For a reason not wholly unrelated to that one, as soon as I put Freebsd-9 GENERIC on any modern CPU I recompiled the kernel to remove the debugging line and paragraph, it seemed to fix it. So
it may help in this instance if you know how to do it without too much trouble.


----------



## ORTO-DOX (Nov 30, 2012)

smoofy said:
			
		

> I also forgot to mention that machine almost always switch off due to overheating when compiling kernel or any other software so for this occasions I have to limit the CPU performance as well.

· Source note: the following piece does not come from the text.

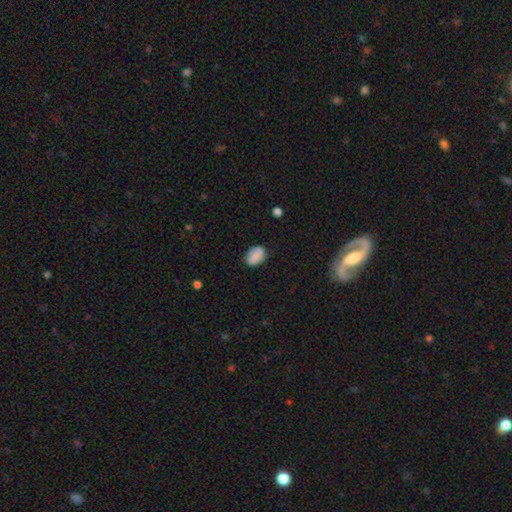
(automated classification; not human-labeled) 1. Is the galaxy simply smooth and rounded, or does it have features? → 76% smooth, 15% featured or disk, 9% star or artifact.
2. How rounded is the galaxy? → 79% in between, 20% round, 1% cigar-shaped.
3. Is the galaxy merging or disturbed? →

I have a several examples in my own experience, that high temperature of system has as result very slow system.
You can check that version by good cleaning of cooler on that notebook for better cooling (It often happens that cooler is dirty with time and CPU are warm)


----------



## smoofy (Nov 30, 2012)

Thanks to all for replies,
I am running CentOS 5 with Gnome2 on T40 with 512MB ram and Pentium M procesor and it runs without any trouble. I try to follow the path jb_fvwm2 sugested with kernel recompiling which I would do anyway. I have cleaned notebook already so it is not the issue as other OS's works flawlessly in it. Thing is that I would like to use gnome switching with awesome, which I am used to for work but need to fix problem with the speed first.


----------



## smoofy (Dec 4, 2012)

I have tried to mess around with the system in last few days. Unfortunately system is slower and slower and at the very moment is unusable even after I recompiled the kernel according to sugestion above. It is really weird as like I said before, on many years older machine with quarter of RAM and much slower CPU system is perfectly usable. I have even checked on HDD errors recently so that should not be the issue. I try to run HDD and memory check again just to make sure it is not hardware but strange is that any other OS's namely CentOS 6 and BackTrack 5 worked just fine.


----------



## smoofy (Dec 5, 2012)

So I am bringing you another update on previous post. Memtest and badblocks passed with no errors what so ever, no smart errors reported and system works normally from any live CD I have found. So clearly it must be FreeBSD fault. 
Tree options are coming to me. 

1. Incorectly compiled X system
2. Incorectly compiled GNOME
3. Kernel fault

Even though system seems to be ok in CLI if it is issue with kernel CPU instructions it could easily be only visible during higher load like mentioned X system and WM.
I am unwilling to give up so early so I would really appreciate any kind of relevant suggestion at the moment.
Thanks


----------